(Data excerpts)
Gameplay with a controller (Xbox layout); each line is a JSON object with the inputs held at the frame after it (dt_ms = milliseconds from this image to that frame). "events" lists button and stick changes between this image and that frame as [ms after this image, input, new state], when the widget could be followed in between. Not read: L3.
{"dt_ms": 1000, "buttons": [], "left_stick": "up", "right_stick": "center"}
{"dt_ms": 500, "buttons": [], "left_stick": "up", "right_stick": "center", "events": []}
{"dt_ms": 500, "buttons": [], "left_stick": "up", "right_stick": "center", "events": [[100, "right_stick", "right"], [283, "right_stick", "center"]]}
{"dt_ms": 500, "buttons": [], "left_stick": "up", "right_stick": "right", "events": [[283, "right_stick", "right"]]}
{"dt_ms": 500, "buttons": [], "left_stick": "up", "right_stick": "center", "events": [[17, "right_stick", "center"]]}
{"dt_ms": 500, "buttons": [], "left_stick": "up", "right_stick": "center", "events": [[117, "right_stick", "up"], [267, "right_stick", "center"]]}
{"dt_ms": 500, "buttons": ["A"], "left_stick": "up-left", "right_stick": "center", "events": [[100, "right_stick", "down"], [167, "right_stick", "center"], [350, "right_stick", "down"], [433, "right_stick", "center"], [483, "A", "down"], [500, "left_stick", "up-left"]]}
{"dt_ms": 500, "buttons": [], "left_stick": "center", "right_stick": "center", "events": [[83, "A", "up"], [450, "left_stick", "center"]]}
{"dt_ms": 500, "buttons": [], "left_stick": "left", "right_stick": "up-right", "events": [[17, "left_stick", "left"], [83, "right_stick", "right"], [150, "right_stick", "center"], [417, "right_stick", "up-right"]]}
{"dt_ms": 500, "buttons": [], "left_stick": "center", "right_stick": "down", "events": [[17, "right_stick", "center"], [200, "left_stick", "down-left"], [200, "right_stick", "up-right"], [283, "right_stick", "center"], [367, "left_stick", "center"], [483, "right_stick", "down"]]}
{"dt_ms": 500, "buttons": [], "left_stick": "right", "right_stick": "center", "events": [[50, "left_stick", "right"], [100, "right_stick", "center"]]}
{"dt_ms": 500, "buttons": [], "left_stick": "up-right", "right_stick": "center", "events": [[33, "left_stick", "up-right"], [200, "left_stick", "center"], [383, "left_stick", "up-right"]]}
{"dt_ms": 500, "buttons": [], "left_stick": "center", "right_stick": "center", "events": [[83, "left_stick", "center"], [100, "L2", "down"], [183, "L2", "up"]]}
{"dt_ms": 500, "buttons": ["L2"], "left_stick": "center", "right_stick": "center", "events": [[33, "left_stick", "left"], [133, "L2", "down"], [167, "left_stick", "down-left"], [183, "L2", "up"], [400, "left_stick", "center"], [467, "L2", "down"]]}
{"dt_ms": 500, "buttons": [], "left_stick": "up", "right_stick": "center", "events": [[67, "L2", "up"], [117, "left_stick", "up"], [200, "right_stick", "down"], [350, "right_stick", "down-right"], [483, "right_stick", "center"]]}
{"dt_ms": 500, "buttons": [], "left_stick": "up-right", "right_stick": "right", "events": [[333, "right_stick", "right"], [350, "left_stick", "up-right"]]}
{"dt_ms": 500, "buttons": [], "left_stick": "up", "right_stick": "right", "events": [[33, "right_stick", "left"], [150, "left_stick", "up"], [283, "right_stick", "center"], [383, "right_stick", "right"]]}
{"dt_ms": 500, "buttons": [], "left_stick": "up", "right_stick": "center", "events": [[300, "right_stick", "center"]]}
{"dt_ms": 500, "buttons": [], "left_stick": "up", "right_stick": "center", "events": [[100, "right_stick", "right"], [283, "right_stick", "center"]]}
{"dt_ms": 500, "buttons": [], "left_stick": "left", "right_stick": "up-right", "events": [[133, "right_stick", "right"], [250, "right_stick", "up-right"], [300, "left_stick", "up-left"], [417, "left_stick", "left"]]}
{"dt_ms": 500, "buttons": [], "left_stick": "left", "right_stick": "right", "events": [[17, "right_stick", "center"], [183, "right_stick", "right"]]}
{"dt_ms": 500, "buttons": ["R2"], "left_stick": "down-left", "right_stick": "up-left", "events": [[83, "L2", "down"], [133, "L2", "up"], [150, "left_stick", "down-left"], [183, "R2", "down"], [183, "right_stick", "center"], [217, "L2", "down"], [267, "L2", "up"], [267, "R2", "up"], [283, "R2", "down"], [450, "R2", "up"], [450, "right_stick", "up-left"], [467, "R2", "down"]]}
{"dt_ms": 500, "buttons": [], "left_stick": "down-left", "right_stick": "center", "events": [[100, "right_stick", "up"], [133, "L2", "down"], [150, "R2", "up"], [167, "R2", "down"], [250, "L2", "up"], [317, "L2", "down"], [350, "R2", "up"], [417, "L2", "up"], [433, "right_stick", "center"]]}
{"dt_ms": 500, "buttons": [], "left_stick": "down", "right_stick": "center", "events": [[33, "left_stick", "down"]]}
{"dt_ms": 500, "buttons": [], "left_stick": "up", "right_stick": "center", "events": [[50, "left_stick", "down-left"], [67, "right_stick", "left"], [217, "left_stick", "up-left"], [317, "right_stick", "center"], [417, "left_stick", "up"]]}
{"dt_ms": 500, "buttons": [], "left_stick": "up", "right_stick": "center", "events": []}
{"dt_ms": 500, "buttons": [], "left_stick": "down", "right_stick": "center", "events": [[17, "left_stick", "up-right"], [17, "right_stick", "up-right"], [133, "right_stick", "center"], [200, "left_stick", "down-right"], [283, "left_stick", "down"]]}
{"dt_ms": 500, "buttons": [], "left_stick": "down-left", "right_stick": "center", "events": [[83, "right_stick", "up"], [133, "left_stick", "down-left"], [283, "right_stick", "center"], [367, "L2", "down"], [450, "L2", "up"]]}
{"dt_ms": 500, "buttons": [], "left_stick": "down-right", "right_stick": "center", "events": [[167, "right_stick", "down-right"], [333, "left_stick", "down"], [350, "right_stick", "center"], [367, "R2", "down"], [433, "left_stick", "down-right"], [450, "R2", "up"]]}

Exercise objective
Output the records exactly, so that each line matches what was given.

Final answer
Gameplay with a controller (Xbox layout); each line is a JSON object with the inputs held at the frame after it (dt_ms = milliseconds from this image to that frame). "events" lists button and stick changes between this image and that frame as [ms after this image, input, new state], when the widget could be followed in between. Not read: L3.
{"dt_ms": 1000, "buttons": [], "left_stick": "up", "right_stick": "center"}
{"dt_ms": 500, "buttons": [], "left_stick": "up", "right_stick": "center", "events": []}
{"dt_ms": 500, "buttons": [], "left_stick": "up", "right_stick": "center", "events": [[100, "right_stick", "right"], [283, "right_stick", "center"]]}
{"dt_ms": 500, "buttons": [], "left_stick": "up", "right_stick": "right", "events": [[283, "right_stick", "right"]]}
{"dt_ms": 500, "buttons": [], "left_stick": "up", "right_stick": "center", "events": [[17, "right_stick", "center"]]}
{"dt_ms": 500, "buttons": [], "left_stick": "up", "right_stick": "center", "events": [[117, "right_stick", "up"], [267, "right_stick", "center"]]}
{"dt_ms": 500, "buttons": ["A"], "left_stick": "up-left", "right_stick": "center", "events": [[100, "right_stick", "down"], [167, "right_stick", "center"], [350, "right_stick", "down"], [433, "right_stick", "center"], [483, "A", "down"], [500, "left_stick", "up-left"]]}
{"dt_ms": 500, "buttons": [], "left_stick": "center", "right_stick": "center", "events": [[83, "A", "up"], [450, "left_stick", "center"]]}
{"dt_ms": 500, "buttons": [], "left_stick": "left", "right_stick": "up-right", "events": [[17, "left_stick", "left"], [83, "right_stick", "right"], [150, "right_stick", "center"], [417, "right_stick", "up-right"]]}
{"dt_ms": 500, "buttons": [], "left_stick": "center", "right_stick": "down", "events": [[17, "right_stick", "center"], [200, "left_stick", "down-left"], [200, "right_stick", "up-right"], [283, "right_stick", "center"], [367, "left_stick", "center"], [483, "right_stick", "down"]]}
{"dt_ms": 500, "buttons": [], "left_stick": "right", "right_stick": "center", "events": [[50, "left_stick", "right"], [100, "right_stick", "center"]]}
{"dt_ms": 500, "buttons": [], "left_stick": "up-right", "right_stick": "center", "events": [[33, "left_stick", "up-right"], [200, "left_stick", "center"], [383, "left_stick", "up-right"]]}
{"dt_ms": 500, "buttons": [], "left_stick": "center", "right_stick": "center", "events": [[83, "left_stick", "center"], [100, "L2", "down"], [183, "L2", "up"]]}
{"dt_ms": 500, "buttons": ["L2"], "left_stick": "center", "right_stick": "center", "events": [[33, "left_stick", "left"], [133, "L2", "down"], [167, "left_stick", "down-left"], [183, "L2", "up"], [400, "left_stick", "center"], [467, "L2", "down"]]}
{"dt_ms": 500, "buttons": [], "left_stick": "up", "right_stick": "center", "events": [[67, "L2", "up"], [117, "left_stick", "up"], [200, "right_stick", "down"], [350, "right_stick", "down-right"], [483, "right_stick", "center"]]}
{"dt_ms": 500, "buttons": [], "left_stick": "up-right", "right_stick": "right", "events": [[333, "right_stick", "right"], [350, "left_stick", "up-right"]]}
{"dt_ms": 500, "buttons": [], "left_stick": "up", "right_stick": "right", "events": [[33, "right_stick", "left"], [150, "left_stick", "up"], [283, "right_stick", "center"], [383, "right_stick", "right"]]}
{"dt_ms": 500, "buttons": [], "left_stick": "up", "right_stick": "center", "events": [[300, "right_stick", "center"]]}
{"dt_ms": 500, "buttons": [], "left_stick": "up", "right_stick": "center", "events": [[100, "right_stick", "right"], [283, "right_stick", "center"]]}
{"dt_ms": 500, "buttons": [], "left_stick": "left", "right_stick": "up-right", "events": [[133, "right_stick", "right"], [250, "right_stick", "up-right"], [300, "left_stick", "up-left"], [417, "left_stick", "left"]]}
{"dt_ms": 500, "buttons": [], "left_stick": "left", "right_stick": "right", "events": [[17, "right_stick", "center"], [183, "right_stick", "right"]]}
{"dt_ms": 500, "buttons": ["R2"], "left_stick": "down-left", "right_stick": "up-left", "events": [[83, "L2", "down"], [133, "L2", "up"], [150, "left_stick", "down-left"], [183, "R2", "down"], [183, "right_stick", "center"], [217, "L2", "down"], [267, "L2", "up"], [267, "R2", "up"], [283, "R2", "down"], [450, "R2", "up"], [450, "right_stick", "up-left"], [467, "R2", "down"]]}
{"dt_ms": 500, "buttons": [], "left_stick": "down-left", "right_stick": "center", "events": [[100, "right_stick", "up"], [133, "L2", "down"], [150, "R2", "up"], [167, "R2", "down"], [250, "L2", "up"], [317, "L2", "down"], [350, "R2", "up"], [417, "L2", "up"], [433, "right_stick", "center"]]}
{"dt_ms": 500, "buttons": [], "left_stick": "down", "right_stick": "center", "events": [[33, "left_stick", "down"]]}
{"dt_ms": 500, "buttons": [], "left_stick": "up", "right_stick": "center", "events": [[50, "left_stick", "down-left"], [67, "right_stick", "left"], [217, "left_stick", "up-left"], [317, "right_stick", "center"], [417, "left_stick", "up"]]}
{"dt_ms": 500, "buttons": [], "left_stick": "up", "right_stick": "center", "events": []}
{"dt_ms": 500, "buttons": [], "left_stick": "down", "right_stick": "center", "events": [[17, "left_stick", "up-right"], [17, "right_stick", "up-right"], [133, "right_stick", "center"], [200, "left_stick", "down-right"], [283, "left_stick", "down"]]}
{"dt_ms": 500, "buttons": [], "left_stick": "down-left", "right_stick": "center", "events": [[83, "right_stick", "up"], [133, "left_stick", "down-left"], [283, "right_stick", "center"], [367, "L2", "down"], [450, "L2", "up"]]}
{"dt_ms": 500, "buttons": [], "left_stick": "down-right", "right_stick": "center", "events": [[167, "right_stick", "down-right"], [333, "left_stick", "down"], [350, "right_stick", "center"], [367, "R2", "down"], [433, "left_stick", "down-right"], [450, "R2", "up"]]}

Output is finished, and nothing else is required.